++++ MATERIAL PROVIDED ++++

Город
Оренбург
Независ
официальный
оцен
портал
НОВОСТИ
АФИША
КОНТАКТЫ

++++

### [DIRECTIVE]
Quote every line of the entries above word for word, keeping the original order.

### [EXERCISE ANSWER]
Город
Оренбург
Независ
официальный
оцен
портал
НОВОСТИ
АФИША
КОНТАКТЫ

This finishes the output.